We promote freedom of speech and expression precisely so that we can openly disagree about what our culture should be and should value. We vote by admitting certain works to our memory and insisting that our friends also read, listen to, or look at it. Works that are beloved by many have a proportionate effect on the culture; works that are loved by fewer, but with greater intensity, may have an equal or greater effect. It is impossible to measure.
A work may indeed be dangerous, but the counter is not often to censor it, it is to offer an alternative. Yet puritans of one stripe or another invariably insist on censorship. Just as the Puritans of Political Correctness ban any speech by their opponents on most American university campuses merely because they do not agree with them, so also the Puritans of anti-violence would ban videogames merely because they do not enjoy them.

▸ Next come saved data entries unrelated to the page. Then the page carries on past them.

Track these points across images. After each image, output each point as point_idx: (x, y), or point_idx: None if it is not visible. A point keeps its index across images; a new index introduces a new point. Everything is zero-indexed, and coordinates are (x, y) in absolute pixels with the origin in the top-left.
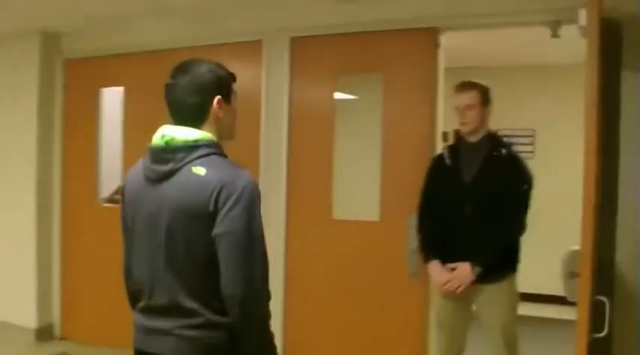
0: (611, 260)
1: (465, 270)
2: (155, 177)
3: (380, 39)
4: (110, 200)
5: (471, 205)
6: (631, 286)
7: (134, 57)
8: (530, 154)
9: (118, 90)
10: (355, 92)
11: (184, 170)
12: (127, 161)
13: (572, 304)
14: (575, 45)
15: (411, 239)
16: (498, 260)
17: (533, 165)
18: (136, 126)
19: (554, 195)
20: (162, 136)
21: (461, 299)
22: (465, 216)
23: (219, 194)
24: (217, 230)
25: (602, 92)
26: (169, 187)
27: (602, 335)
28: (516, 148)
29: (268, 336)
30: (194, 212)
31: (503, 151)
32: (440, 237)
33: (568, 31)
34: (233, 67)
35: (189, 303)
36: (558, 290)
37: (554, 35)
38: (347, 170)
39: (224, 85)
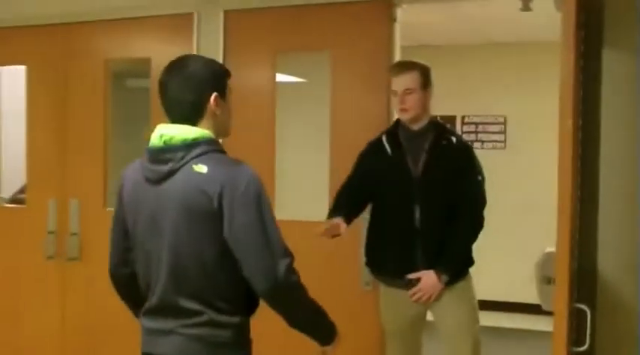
0: (593, 263)
1: (431, 279)
2: (155, 178)
3: (327, 12)
4: (13, 200)
5: (422, 204)
6: (616, 293)
7: (38, 30)
8: (499, 145)
9: (20, 72)
10: (302, 74)
11: (185, 169)
12: (34, 155)
13: (547, 313)
14: (551, 20)
15: (364, 243)
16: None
17: (504, 158)
18: (43, 115)
19: (528, 191)
20: (161, 136)
21: (413, 306)
22: (416, 216)
23: (223, 191)
24: (228, 228)
25: (579, 73)
26: (171, 187)
27: (582, 349)
28: (485, 138)
29: (313, 310)
30: (198, 210)
31: (453, 140)
32: (357, 210)
33: (541, 4)
34: (159, 43)
35: (192, 305)
36: (531, 297)
37: (525, 8)
38: (292, 163)
39: (220, 81)
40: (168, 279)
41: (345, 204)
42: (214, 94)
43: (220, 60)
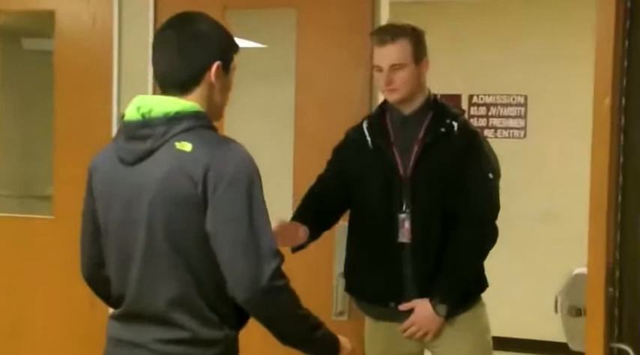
0: (637, 289)
1: (426, 310)
2: (131, 158)
3: None
4: None
5: (413, 211)
6: None
7: None
8: (518, 133)
9: None
10: (260, 38)
11: (166, 147)
12: None
13: None
14: None
15: (339, 259)
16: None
17: (524, 150)
18: None
19: (554, 194)
20: (138, 108)
21: (406, 343)
22: (404, 227)
23: (207, 174)
24: (211, 220)
25: (622, 37)
26: (149, 168)
27: None
28: (498, 124)
29: (307, 322)
30: (181, 197)
31: (455, 125)
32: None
33: None
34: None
35: (174, 313)
36: (555, 333)
37: None
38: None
39: (228, 50)
40: (146, 280)
41: (312, 209)
42: (217, 63)
43: (150, 20)
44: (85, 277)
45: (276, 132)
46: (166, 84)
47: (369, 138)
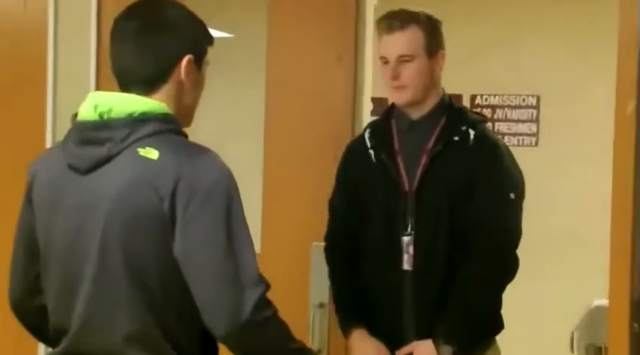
0: None
1: (427, 353)
2: (85, 166)
3: None
4: None
5: (418, 234)
6: None
7: None
8: (529, 140)
9: None
10: (225, 26)
11: (128, 153)
12: None
13: None
14: None
15: (316, 287)
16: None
17: (536, 160)
18: None
19: (570, 211)
20: (95, 107)
21: None
22: (407, 252)
23: (177, 187)
24: (181, 242)
25: None
26: (106, 178)
27: None
28: (506, 129)
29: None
30: (142, 213)
31: (471, 133)
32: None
33: None
34: None
35: (131, 351)
36: None
37: None
38: None
39: (200, 42)
40: (96, 311)
41: (354, 291)
42: (188, 56)
43: (94, 9)
44: (12, 305)
45: (242, 133)
46: (128, 81)
47: (370, 148)
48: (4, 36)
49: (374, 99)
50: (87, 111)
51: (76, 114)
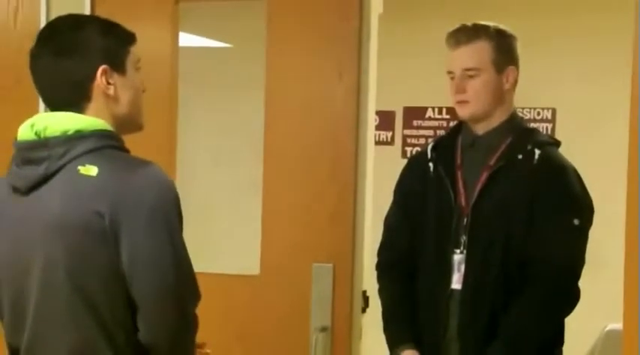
0: None
1: None
2: (25, 185)
3: None
4: None
5: (470, 253)
6: None
7: None
8: None
9: None
10: (223, 36)
11: (66, 170)
12: None
13: None
14: None
15: (317, 310)
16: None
17: None
18: None
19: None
20: (32, 126)
21: None
22: (456, 271)
23: (119, 203)
24: (127, 259)
25: None
26: (45, 197)
27: None
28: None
29: None
30: (82, 230)
31: (536, 153)
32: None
33: None
34: None
35: None
36: None
37: None
38: (201, 181)
39: (112, 48)
40: (42, 328)
41: (404, 308)
42: (103, 67)
43: (86, 9)
44: None
45: (241, 150)
46: (54, 105)
47: (430, 162)
48: None
49: (379, 113)
50: (24, 131)
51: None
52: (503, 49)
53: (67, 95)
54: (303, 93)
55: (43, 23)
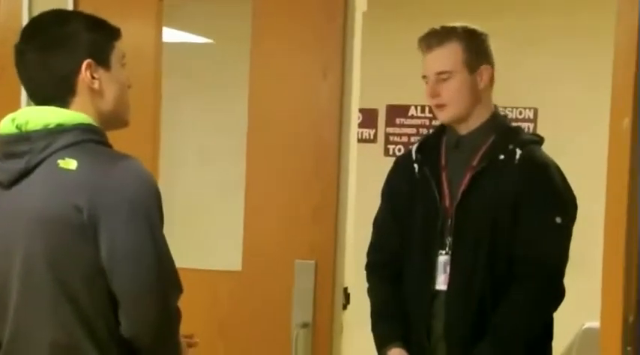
0: None
1: None
2: (7, 179)
3: None
4: None
5: (455, 253)
6: None
7: None
8: None
9: None
10: (206, 31)
11: (47, 164)
12: None
13: None
14: None
15: (299, 306)
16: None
17: None
18: None
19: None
20: (13, 120)
21: None
22: (442, 271)
23: (98, 197)
24: (106, 254)
25: None
26: (26, 190)
27: None
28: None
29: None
30: (62, 224)
31: (517, 152)
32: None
33: None
34: None
35: None
36: None
37: None
38: (184, 179)
39: (97, 42)
40: (23, 320)
41: (390, 305)
42: (87, 61)
43: (69, 5)
44: None
45: (225, 146)
46: (39, 100)
47: (415, 163)
48: None
49: (362, 111)
50: (5, 125)
51: None
52: (475, 49)
53: (53, 90)
54: (287, 91)
55: (25, 16)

In fact we have actual data about the effects of videogames; even the most harmful are relatively harmless, in terms of any direct cause and effect on real-world violence. Pornography, on the other hand, has been proven to be a rehearsal for real-world acting-out of the scripts thus depicted. Yet the very people who would ban videogames are often the ones most insistent on protecting the freedom of pornographers. Research makes no difference to them; actual facts rarely influence people’s visceral decisions.
My problem is that I understand the arguments for and against censorship. There are things that I believe damage society — pornography among them — but I’m not absolutely sure that I’m right, or that a ban, if once instituted, would be limited to what I would call “pornography.” Once we admit censorship, the definition of the thing censored will always be expanded to include unintended objects.